The only thing that you the reader will be interested in, is the Iris and how that is progressing. My last blog showed you some of my preparation sketches and my planned drawing. After that it was a question of tracing all the sketches that I decided to actually use in the picture. I traced them onto my final art paper using the the technique you will find on this page:gaynorsflora.com/my-tutorials/ The video is called ‘How to trace an image to art paper’. The reason I do it this way is to remove any risk of creating any indentation in the art paper. An indentation tends to collect pigment when using watercolour, or leave a white line if using coloured pencil We don’t want either of these results.

I used the old Fabriano extra white HP, 640 gsm. I am in the lucky in that I have enough old stock to last me!

The main colours that I am using in my greens are Maimeri Cyan, which is a Phthalocyanin PB15 pigment. This is one of my favourite colours as a base for greens, although if needing to go very dark I might use Idanthrene Blue. The yellow is Quin Gold with a touch of Transparent Yellow. For warming the colour, greying it down or even creating a grey I use Perylene Violet. Therefore I use mostly these colours to create my greens and browns.

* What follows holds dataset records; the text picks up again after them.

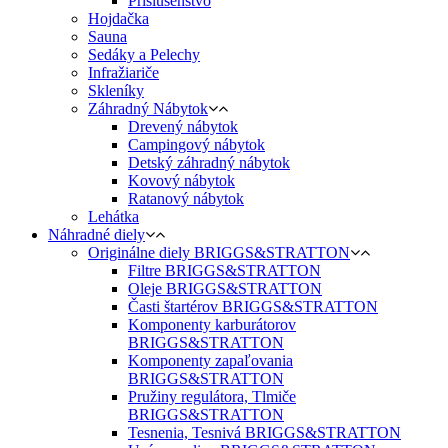
Príslušenstvo
Hojdačka
Sauna
Sedáky a Pelechy
Infražiariče
Skleníky
Záhradný Nábytok
Drevený nábytok
Campingový nábytok
Detský záhradný nábytok
Kovový nábytok
Ratanový nábytok
Lehátka
Náhradné diely
Originálne diely BRIGGS&STRATTON
Filtre BRIGGS&STRATTON
Oleje BRIGGS&STRATTON
Časti štartérov BRIGGS&STRATTON
Komponenty karburátorov
BRIGGS&STRATTON
Komponenty zapaľovania
BRIGGS&STRATTON
Pružiny regulátora, Tlmiče
BRIGGS&STRATTON
Tesnenia, Tesnivá BRIGGS&STRATTON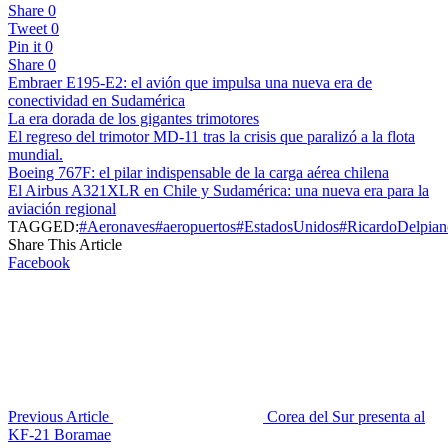
Share
0
Tweet
0
Pin it
0
Share
0
Embraer E195-E2: el avión que impulsa una nueva era de
conectividad en Sudamérica
La era dorada de los gigantes trimotores
El regreso del trimotor MD-11 tras la crisis que paralizó a la flota
mundial.
Boeing 767F: el pilar indispensable de la carga aérea chilena
El Airbus A321XLR en Chile y Sudamérica: una nueva era para la
aviación regional
TAGGED:
#Aeronaves
#aeropuertos
#EstadosUnidos
#RicardoDelpian
Share This Article
Facebook
Previous Article
Corea del Sur presenta al
KF-21 Boramae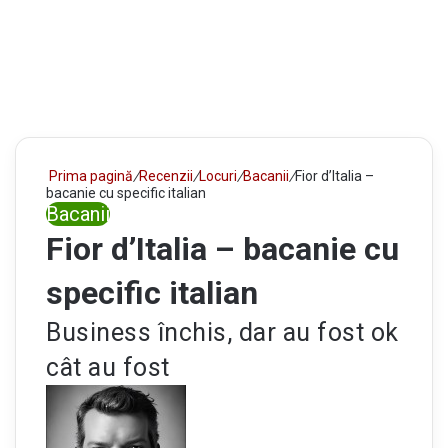
Prima pagină
/
Recenzii
/
Locuri
/
Bacanii
/
Fior d’Italia –
bacanie cu specific italian
Bacanii
Fior d’Italia – bacanie cu
specific italian
Business închis, dar au fost ok
cât au fost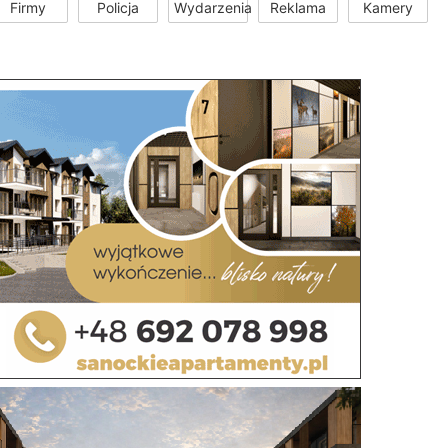
Firmy
Policja
Wydarzenia
Reklama
Kamery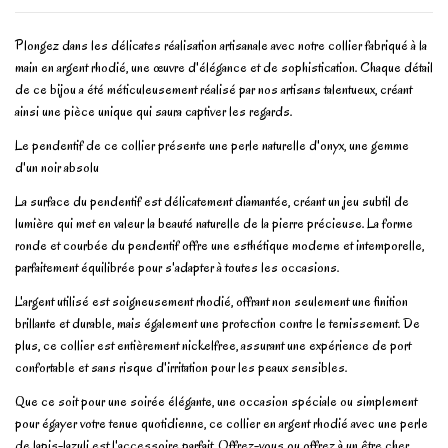
Plongez dans les délicates réalisation artisanale avec notre collier fabriqué à la
main en argent rhodié, une œuvre d'élégance et de sophistication. Chaque détail
de ce bijou a été méticuleusement réalisé par nos artisans talentueux, créant
ainsi une pièce unique qui saura captiver les regards.
Le pendentif de ce collier présente une perle naturelle d'onyx, une gemme
d'un noir absolu
La surface du pendentif est délicatement diamantée, créant un jeu subtil de
lumière qui met en valeur la beauté naturelle de la pierre précieuse. La forme
ronde et courbée du pendentif offre une esthétique moderne et intemporelle,
parfaitement équilibrée pour s'adapter à toutes les occasions.
L'argent utilisé est soigneusement rhodié, offrant non seulement une finition
brillante et durable, mais également une protection contre le ternissement. De
plus, ce collier est entièrement nickelfree, assurant une expérience de port
confortable et sans risque d'irritation pour les peaux sensibles.
Que ce soit pour une soirée élégante, une occasion spéciale ou simplement
pour égayer votre tenue quotidienne, ce collier en argent rhodié avec une perle
de lapis-lazuli est l'accessoire parfait. Offrez-vous ou offrez à un être cher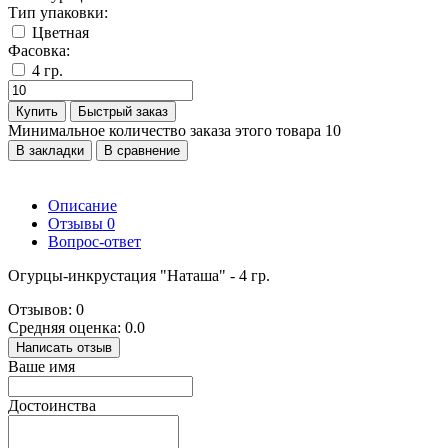
Тип упаковки:
Цветная
Фасовка:
4 гр.
Купить
Быстрый заказ
Минимальное количество заказа этого товара 10
В закладки
В сравнение
Описание
Отзывы
0
Вопрос-ответ
Огурцы-инкрустация "Наташа" - 4 гр.
Отзывов: 0
Средняя оценка: 0.0
Написать отзыв
Ваше имя
Достоинства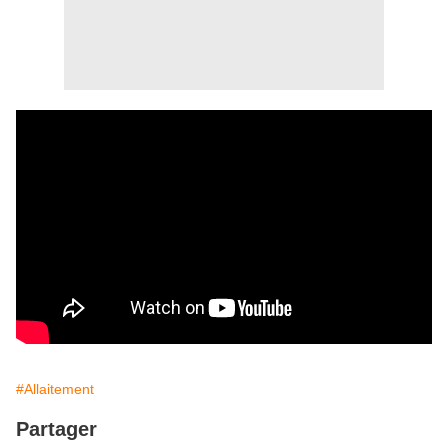
#Allaitement
Partager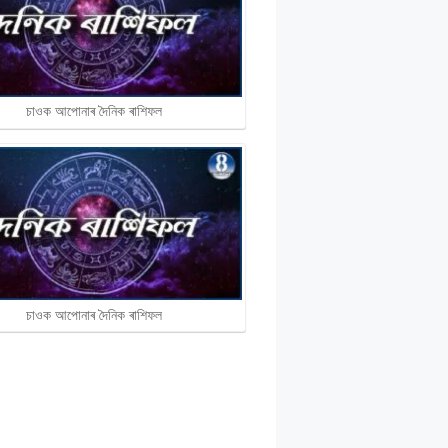
চাওক আপোনাৰ দৈনিক ৰাশিফল
চাওক আপোনাৰ দৈনিক ৰাশিফল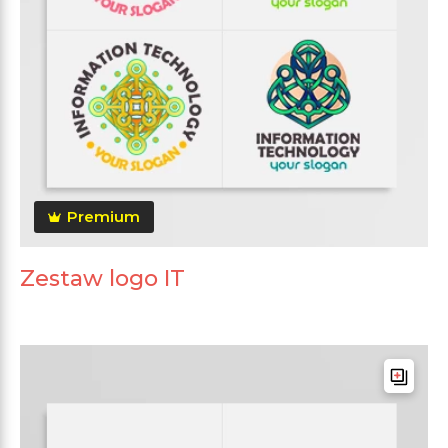
Premium
Zestaw logo IT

Although I have loads of sketches and colour swatches, I have also taken a plant into the house and luckily the leaves have started growing. This confirms the colours that I have chosen to use.

First big mistake!

You will notice that I have the whole length of the stem cut in two on the right side of the picture. In botanical art, when the height of the plant is rather tall as in this instance, one needs to actually show its whole length. This is done by cutting it and showing the two matching end pieces in the design. Here I have cut the upper portion away, leaving the bottom of the stem attached and growing from the leaves. The upper section will include the open flowers and developing buds.

So what was my big mistake? I decided to mask out the stem and do the leaves behind it. But I needed to cut the edge of the tape. I tried to mark the tape with a pencil, but it didn’t work, so used a pen! I know stupid, stupid! As you might expect, when I applied water the ink ran onto the paper, even though I thought I had cut it away.

Also, the cut edge was not close enough, so I ended up with either a gap or an extra wide stem. Artistic license is all very well, but not in botanical art when you need to show the plant as it is.

 

I won’t go into so much of the detail in the stages I will show you today. But notice that the leaf going off to the left is grey. This is graphite. I don’t want to do heavy painted leaves for the whole design or I am afraid the delicacy of the flower will be lost. I could be wrong, but we will see how it goes.

 

 

 

 

 

 

 

 

 

 

 

 

 

I hope it won’t be too long before I can do some more work on this. However, the Worldwide Botanical Art Exhibition is now at a crucial point. Just before Christmas we in The Association of British Botanical Artists (ABBA) had the first stage of jury selection which was done digitally. Those successful artists have been getting their work framed over Christmas and are now delivering it, mostly to me, for the final stage in the juried selection due to take place up at Kew next week. We will then start the process of uploading the final forty successful paintings into a slideshow which will be included in the Worldwide slideshow with Forty native plants illustrated from each of 23 countries.

It will be a magnificent exhibition in each of the countries participating.